━━━ Provided entries

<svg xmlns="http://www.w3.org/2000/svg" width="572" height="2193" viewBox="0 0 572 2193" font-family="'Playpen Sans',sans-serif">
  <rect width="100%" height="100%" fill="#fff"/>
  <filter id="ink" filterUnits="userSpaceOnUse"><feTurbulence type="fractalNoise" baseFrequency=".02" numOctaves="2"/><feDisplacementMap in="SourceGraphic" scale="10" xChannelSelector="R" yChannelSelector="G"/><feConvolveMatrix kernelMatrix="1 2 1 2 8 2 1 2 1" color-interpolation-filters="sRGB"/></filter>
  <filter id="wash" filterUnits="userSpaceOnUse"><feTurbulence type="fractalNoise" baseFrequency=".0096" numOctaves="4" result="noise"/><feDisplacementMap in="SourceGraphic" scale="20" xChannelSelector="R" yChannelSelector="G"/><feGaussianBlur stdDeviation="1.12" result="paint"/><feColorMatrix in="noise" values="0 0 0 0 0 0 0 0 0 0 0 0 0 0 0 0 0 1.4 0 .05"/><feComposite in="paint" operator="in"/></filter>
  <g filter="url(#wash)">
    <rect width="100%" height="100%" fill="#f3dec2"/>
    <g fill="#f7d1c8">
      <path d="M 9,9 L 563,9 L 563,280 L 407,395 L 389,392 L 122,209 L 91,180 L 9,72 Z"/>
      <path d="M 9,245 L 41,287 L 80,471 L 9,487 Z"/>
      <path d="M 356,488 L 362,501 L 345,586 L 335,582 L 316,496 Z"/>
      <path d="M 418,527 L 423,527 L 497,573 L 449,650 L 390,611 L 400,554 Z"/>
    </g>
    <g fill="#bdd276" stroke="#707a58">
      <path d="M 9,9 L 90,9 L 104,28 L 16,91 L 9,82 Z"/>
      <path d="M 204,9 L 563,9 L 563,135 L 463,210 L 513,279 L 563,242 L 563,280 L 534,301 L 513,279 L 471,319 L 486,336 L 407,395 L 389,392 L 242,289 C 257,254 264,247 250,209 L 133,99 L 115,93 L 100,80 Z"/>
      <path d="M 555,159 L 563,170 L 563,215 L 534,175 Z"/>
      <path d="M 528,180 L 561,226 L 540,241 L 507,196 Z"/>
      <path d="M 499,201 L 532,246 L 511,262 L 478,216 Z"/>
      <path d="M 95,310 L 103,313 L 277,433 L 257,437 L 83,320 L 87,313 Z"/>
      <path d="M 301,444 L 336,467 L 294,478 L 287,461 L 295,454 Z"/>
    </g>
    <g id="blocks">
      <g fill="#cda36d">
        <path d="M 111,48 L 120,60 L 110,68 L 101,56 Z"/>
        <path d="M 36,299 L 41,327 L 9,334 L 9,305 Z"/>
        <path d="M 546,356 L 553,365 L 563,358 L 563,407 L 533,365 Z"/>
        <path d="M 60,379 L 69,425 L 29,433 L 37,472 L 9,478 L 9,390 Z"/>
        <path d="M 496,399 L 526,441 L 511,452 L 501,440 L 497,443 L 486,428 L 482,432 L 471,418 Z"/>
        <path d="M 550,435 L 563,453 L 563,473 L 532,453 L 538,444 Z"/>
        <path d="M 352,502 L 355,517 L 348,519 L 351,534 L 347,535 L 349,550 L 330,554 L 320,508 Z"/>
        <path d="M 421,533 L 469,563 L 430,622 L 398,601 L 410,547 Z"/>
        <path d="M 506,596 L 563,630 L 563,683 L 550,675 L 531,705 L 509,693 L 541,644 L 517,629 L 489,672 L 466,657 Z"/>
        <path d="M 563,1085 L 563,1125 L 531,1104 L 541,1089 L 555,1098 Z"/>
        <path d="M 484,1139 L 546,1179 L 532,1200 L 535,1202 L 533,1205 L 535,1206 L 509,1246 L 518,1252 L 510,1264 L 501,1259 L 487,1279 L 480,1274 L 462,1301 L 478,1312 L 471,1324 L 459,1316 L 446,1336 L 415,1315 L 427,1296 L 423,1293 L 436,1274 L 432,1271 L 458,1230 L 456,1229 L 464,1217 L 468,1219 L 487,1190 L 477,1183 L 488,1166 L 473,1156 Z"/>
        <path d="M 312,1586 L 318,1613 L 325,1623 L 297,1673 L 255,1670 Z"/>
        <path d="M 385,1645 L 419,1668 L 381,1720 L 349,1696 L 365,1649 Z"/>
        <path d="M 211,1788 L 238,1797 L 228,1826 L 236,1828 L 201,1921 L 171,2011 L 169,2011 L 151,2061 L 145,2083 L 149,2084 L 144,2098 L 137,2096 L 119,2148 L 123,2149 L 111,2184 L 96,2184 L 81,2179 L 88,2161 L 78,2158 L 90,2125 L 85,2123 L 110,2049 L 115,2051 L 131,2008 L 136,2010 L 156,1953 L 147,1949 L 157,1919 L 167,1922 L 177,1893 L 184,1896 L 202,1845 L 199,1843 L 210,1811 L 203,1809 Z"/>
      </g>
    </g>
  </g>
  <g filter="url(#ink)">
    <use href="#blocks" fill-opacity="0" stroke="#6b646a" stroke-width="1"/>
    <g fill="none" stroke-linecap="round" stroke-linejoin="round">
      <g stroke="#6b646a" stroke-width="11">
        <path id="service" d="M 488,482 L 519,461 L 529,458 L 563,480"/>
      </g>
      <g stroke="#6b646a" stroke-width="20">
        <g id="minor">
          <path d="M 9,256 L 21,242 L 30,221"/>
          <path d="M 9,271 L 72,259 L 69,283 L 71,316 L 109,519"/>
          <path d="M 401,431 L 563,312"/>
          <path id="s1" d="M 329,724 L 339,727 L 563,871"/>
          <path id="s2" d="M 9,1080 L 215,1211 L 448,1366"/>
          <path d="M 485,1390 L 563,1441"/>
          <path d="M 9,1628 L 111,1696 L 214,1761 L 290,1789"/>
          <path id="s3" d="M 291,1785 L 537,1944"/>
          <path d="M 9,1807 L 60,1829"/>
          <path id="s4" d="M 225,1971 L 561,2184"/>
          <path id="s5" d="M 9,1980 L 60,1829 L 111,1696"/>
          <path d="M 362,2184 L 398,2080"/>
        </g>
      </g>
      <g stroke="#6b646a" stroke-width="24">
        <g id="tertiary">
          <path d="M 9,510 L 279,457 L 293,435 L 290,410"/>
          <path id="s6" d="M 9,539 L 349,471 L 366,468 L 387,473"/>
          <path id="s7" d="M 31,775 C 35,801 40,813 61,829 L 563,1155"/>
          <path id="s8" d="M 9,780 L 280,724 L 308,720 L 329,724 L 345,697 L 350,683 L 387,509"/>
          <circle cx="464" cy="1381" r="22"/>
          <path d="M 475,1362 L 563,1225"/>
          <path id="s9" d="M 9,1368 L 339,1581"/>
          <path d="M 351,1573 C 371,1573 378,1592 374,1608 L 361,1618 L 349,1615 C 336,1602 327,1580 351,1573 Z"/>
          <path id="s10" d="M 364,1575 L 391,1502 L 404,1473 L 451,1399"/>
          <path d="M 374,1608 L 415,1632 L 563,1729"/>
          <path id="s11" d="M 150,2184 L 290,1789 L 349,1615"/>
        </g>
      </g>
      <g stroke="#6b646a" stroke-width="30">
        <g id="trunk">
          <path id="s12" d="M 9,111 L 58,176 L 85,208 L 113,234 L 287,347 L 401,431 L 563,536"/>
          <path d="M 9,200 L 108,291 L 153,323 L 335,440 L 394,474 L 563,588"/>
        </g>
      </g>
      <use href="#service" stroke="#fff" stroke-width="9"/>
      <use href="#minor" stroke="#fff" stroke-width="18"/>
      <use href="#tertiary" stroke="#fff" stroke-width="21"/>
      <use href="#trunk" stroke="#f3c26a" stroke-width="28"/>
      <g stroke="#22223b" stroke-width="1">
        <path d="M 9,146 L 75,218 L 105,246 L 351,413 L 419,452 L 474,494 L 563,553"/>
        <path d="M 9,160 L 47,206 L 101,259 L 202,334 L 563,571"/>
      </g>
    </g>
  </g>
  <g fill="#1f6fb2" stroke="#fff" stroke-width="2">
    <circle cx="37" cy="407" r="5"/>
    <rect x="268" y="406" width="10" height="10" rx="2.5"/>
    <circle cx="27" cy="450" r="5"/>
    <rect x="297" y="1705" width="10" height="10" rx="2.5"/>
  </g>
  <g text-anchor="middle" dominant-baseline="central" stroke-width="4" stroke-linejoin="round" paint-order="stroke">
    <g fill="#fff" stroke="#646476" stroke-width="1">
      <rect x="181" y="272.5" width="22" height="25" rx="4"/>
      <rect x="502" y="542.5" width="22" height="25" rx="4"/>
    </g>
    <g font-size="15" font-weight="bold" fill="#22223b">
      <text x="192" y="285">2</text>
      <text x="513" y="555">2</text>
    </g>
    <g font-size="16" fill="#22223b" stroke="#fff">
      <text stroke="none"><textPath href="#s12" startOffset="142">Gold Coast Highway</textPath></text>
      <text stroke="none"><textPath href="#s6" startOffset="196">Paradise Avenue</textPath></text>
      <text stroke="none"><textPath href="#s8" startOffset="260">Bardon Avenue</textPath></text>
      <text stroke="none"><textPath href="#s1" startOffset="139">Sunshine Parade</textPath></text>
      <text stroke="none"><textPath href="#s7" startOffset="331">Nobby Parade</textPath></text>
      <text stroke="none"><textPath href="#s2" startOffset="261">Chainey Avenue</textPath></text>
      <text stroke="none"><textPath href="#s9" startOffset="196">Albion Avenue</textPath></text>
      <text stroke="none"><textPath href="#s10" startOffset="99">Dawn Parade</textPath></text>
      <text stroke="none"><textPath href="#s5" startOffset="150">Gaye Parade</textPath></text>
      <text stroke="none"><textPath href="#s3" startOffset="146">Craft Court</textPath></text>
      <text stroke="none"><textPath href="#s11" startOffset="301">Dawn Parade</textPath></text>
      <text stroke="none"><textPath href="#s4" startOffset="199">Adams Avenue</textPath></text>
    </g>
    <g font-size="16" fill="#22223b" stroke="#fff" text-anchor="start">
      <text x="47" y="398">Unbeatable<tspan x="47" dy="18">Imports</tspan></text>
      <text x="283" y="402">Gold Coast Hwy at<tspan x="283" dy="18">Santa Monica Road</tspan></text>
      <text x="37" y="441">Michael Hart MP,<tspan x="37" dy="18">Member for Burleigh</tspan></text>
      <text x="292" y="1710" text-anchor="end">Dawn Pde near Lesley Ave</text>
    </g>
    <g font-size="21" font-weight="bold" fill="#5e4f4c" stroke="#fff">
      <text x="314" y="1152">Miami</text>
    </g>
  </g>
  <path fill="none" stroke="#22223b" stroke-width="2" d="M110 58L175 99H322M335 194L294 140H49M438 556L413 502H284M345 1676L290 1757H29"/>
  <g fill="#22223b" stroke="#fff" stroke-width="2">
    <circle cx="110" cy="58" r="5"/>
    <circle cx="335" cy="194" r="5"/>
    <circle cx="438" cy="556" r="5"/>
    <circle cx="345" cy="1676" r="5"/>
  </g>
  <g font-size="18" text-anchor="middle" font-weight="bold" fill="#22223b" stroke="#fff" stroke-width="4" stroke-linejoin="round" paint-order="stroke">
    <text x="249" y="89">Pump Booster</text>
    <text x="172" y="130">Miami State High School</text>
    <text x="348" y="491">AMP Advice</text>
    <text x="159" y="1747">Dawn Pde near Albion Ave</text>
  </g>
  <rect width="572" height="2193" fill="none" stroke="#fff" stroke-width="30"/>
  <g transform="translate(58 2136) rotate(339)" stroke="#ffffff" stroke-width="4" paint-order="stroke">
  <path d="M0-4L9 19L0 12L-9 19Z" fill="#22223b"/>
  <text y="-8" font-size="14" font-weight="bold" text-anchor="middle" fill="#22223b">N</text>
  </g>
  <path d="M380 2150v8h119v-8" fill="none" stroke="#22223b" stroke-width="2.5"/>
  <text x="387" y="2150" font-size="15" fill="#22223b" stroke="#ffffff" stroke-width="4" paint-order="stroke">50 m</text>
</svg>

━━━━━━

## What is expected:
Scan the entries for the word "feDisplacementMap". Report each line that has it.

## Answer to this task:
  <filter id="ink" filterUnits="userSpaceOnUse"><feTurbulence type="fractalNoise" baseFrequency=".02" numOctaves="2"/><feDisplacementMap in="SourceGraphic" scale="10" xChannelSelector="R" yChannelSelector="G"/><feConvolveMatrix kernelMatrix="1 2 1 2 8 2 1 2 1" color-interpolation-filters="sRGB"/></filter>
  <filter id="wash" filterUnits="userSpaceOnUse"><feTurbulence type="fractalNoise" baseFrequency=".0096" numOctaves="4" result="noise"/><feDisplacementMap in="SourceGraphic" scale="20" xChannelSelector="R" yChannelSelector="G"/><feGaussianBlur stdDeviation="1.12" result="paint"/><feColorMatrix in="noise" values="0 0 0 0 0 0 0 0 0 0 0 0 0 0 0 0 0 1.4 0 .05"/><feComposite in="paint" operator="in"/></filter>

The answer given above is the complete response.